Für mich stellt das eine riesen Herausforderung dar. Ich habe das Reden verlernt in den letzten 15 Jahren, stattdessen habe ich tausende von Unterhaltungen nur in meinem Kopf geführt und bin nur immer wieder an meinen eigenen Grenzen gescheitert.

Reden.

Vielleicht Hoffentlich ein Weg zu mehr Akzeptanz meiner Gefühle und der Reflektion über die Angemessenheit, die die anderen Perspektiven bieten.

69 – Akzeptanz (I)

Mir kam der Gedanke, dass wenn ich meinen Urlaub so verbringe, wie ich und andere es erwarten, nämlich mit Entspannung, Ablenkung und noch mehr Entspannung, ich am ersten Tag zurück in der Arbeit und damit zurück im Hamsterrad, an genau der gleichen Stelle anknüpfe, an der ich Freitag aufgehört habe. Mit Hurra zurück in mein Loch.

Die letzten Alle Urlaube habe ich so verbracht. Mich von meinem Alltag distanziert und möglichst wenig darüber nachgedacht, stattdessen gehofft, das sich irgendetwas ändert. Am Ende eines jeden Urlaubes war da aber nur ein diffuses Gefühl, mich zu wenig mit mir und den Auslösern auseinandergesetzt zu haben, und der ungebremste Sprung zurück ins Alltags-Loch.
In meinem gerade angefangenen Urlaub möchte ich daran etwas ändern und mich mit Akzeptanz beschäftigen.

Eine Analyse.

(Und als ich im Vorfeld darüber nachdachte, was ich hier schreiben möchte, fiel mir auf, wie weit Akzeptanz und mein Streben, alles zu analysieren, auseinanderliegen. Ich fange trotzdem so an.)
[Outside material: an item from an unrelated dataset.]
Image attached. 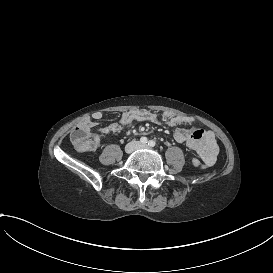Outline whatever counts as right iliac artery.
Instances as JSON below:
<instances>
[{"mask_svg": "<svg viewBox=\"0 0 273 273\" xmlns=\"http://www.w3.org/2000/svg\"><path fill=\"white\" fill-rule=\"evenodd\" d=\"M147 138L146 137H141V139H140V142L142 143V144H145V143H147Z\"/></svg>", "mask_w": 273, "mask_h": 273, "instance_id": "82829eb1", "label": "right iliac artery"}]
</instances>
Was ich an mir akzeptiere, ist z.B. meine große Narbe am Rücken und die dazugehörige Narbe der Drainage, die von einer OP stammen, die ich als Kind hatte. Ich hatte nie den Gedanken, das könnte mich entstellen, und ich machte auch nie negative Erfahrungen damit.
Auch akzeptiere ich, zumindest zu einem gewissen Grad, dass ich beim Sport nicht immer gleich Leistungsfähig bin, weil mein Körper durch den Zyklus und andere Einflüsse mal besser und mal schlechter drauf ist. Es hat eine Weile gedauert, aber irgendwann fand ich es einfach natürlich, auf meinen Körper zu hören und es dann auch mal langsamer angehen zu lassen.
Dann hört es aber auch schon langsam auf.